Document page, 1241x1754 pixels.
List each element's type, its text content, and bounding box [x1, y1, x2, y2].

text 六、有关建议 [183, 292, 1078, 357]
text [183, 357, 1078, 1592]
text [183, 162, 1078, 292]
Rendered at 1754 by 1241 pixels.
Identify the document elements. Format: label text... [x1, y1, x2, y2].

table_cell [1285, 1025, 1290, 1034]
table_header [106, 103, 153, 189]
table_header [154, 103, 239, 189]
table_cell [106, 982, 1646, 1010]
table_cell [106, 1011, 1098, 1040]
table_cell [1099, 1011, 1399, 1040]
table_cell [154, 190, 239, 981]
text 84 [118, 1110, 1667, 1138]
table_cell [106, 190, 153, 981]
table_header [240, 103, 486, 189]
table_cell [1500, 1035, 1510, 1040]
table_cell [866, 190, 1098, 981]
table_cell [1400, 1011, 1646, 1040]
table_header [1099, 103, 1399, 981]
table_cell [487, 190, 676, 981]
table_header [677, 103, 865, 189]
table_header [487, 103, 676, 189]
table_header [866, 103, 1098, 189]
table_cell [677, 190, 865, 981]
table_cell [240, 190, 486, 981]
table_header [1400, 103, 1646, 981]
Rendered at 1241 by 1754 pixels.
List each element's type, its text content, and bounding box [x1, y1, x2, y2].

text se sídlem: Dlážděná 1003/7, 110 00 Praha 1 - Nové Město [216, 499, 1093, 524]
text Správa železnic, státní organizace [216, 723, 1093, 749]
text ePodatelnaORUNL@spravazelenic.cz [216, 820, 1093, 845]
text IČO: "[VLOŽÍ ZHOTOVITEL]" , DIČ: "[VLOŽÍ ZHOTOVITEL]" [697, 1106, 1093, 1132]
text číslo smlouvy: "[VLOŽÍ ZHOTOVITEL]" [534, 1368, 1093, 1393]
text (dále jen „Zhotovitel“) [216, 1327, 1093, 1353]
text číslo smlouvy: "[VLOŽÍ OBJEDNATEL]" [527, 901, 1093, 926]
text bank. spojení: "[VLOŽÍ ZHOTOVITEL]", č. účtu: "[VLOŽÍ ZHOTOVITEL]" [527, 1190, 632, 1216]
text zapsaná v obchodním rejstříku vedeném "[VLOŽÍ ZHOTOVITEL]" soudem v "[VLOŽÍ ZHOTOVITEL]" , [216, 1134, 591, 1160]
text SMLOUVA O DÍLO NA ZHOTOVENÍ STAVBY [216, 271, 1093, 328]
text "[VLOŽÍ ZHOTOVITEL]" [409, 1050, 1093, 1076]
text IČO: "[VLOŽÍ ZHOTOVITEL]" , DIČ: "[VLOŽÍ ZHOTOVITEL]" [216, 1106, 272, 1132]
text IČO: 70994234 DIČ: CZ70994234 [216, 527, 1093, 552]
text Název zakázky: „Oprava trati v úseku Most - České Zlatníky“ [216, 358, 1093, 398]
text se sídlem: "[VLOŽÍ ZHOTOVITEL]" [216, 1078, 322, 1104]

══════

## WHAT IS EXPECTED
A verbatim transcription of all the entries above is required.

## WORKED SOLUTION
Document page, 1241x1754 pixels.
List each element's type, its text content, and bounding box [x1, y1, x2, y2].

text 六、有关建议 [183, 292, 1078, 357]
text [183, 357, 1078, 1592]
text [183, 162, 1078, 292]
Rendered at 1754 by 1241 pixels.
Identify the document elements. Format: label text... [x1, y1, x2, y2].

table_cell [1285, 1025, 1290, 1034]
table_header [106, 103, 153, 189]
table_header [154, 103, 239, 189]
table_cell [106, 982, 1646, 1010]
table_cell [106, 1011, 1098, 1040]
table_cell [1099, 1011, 1399, 1040]
table_cell [154, 190, 239, 981]
text 84 [118, 1110, 1667, 1138]
table_cell [106, 190, 153, 981]
table_header [240, 103, 486, 189]
table_cell [1500, 1035, 1510, 1040]
table_cell [866, 190, 1098, 981]
table_cell [1400, 1011, 1646, 1040]
table_header [1099, 103, 1399, 981]
table_cell [487, 190, 676, 981]
table_header [677, 103, 865, 189]
table_header [487, 103, 676, 189]
table_header [866, 103, 1098, 189]
table_cell [677, 190, 865, 981]
table_cell [240, 190, 486, 981]
table_header [1400, 103, 1646, 981]
Rendered at 1241 by 1754 pixels.
List each element's type, its text content, and bounding box [x1, y1, x2, y2].

text se sídlem: Dlážděná 1003/7, 110 00 Praha 1 - Nové Město [216, 499, 1093, 524]
text Správa železnic, státní organizace [216, 723, 1093, 749]
text ePodatelnaORUNL@spravazelenic.cz [216, 820, 1093, 845]
text IČO: "[VLOŽÍ ZHOTOVITEL]" , DIČ: "[VLOŽÍ ZHOTOVITEL]" [697, 1106, 1093, 1132]
text číslo smlouvy: "[VLOŽÍ ZHOTOVITEL]" [534, 1368, 1093, 1393]
text (dále jen „Zhotovitel“) [216, 1327, 1093, 1353]
text číslo smlouvy: "[VLOŽÍ OBJEDNATEL]" [527, 901, 1093, 926]
text bank. spojení: "[VLOŽÍ ZHOTOVITEL]", č. účtu: "[VLOŽÍ ZHOTOVITEL]" [527, 1190, 632, 1216]
text zapsaná v obchodním rejstříku vedeném "[VLOŽÍ ZHOTOVITEL]" soudem v "[VLOŽÍ ZHOTOVITEL]" , [216, 1134, 591, 1160]
text SMLOUVA O DÍLO NA ZHOTOVENÍ STAVBY [216, 271, 1093, 328]
text "[VLOŽÍ ZHOTOVITEL]" [409, 1050, 1093, 1076]
text IČO: "[VLOŽÍ ZHOTOVITEL]" , DIČ: "[VLOŽÍ ZHOTOVITEL]" [216, 1106, 272, 1132]
text IČO: 70994234 DIČ: CZ70994234 [216, 527, 1093, 552]
text Název zakázky: „Oprava trati v úseku Most - České Zlatníky“ [216, 358, 1093, 398]
text se sídlem: "[VLOŽÍ ZHOTOVITEL]" [216, 1078, 322, 1104]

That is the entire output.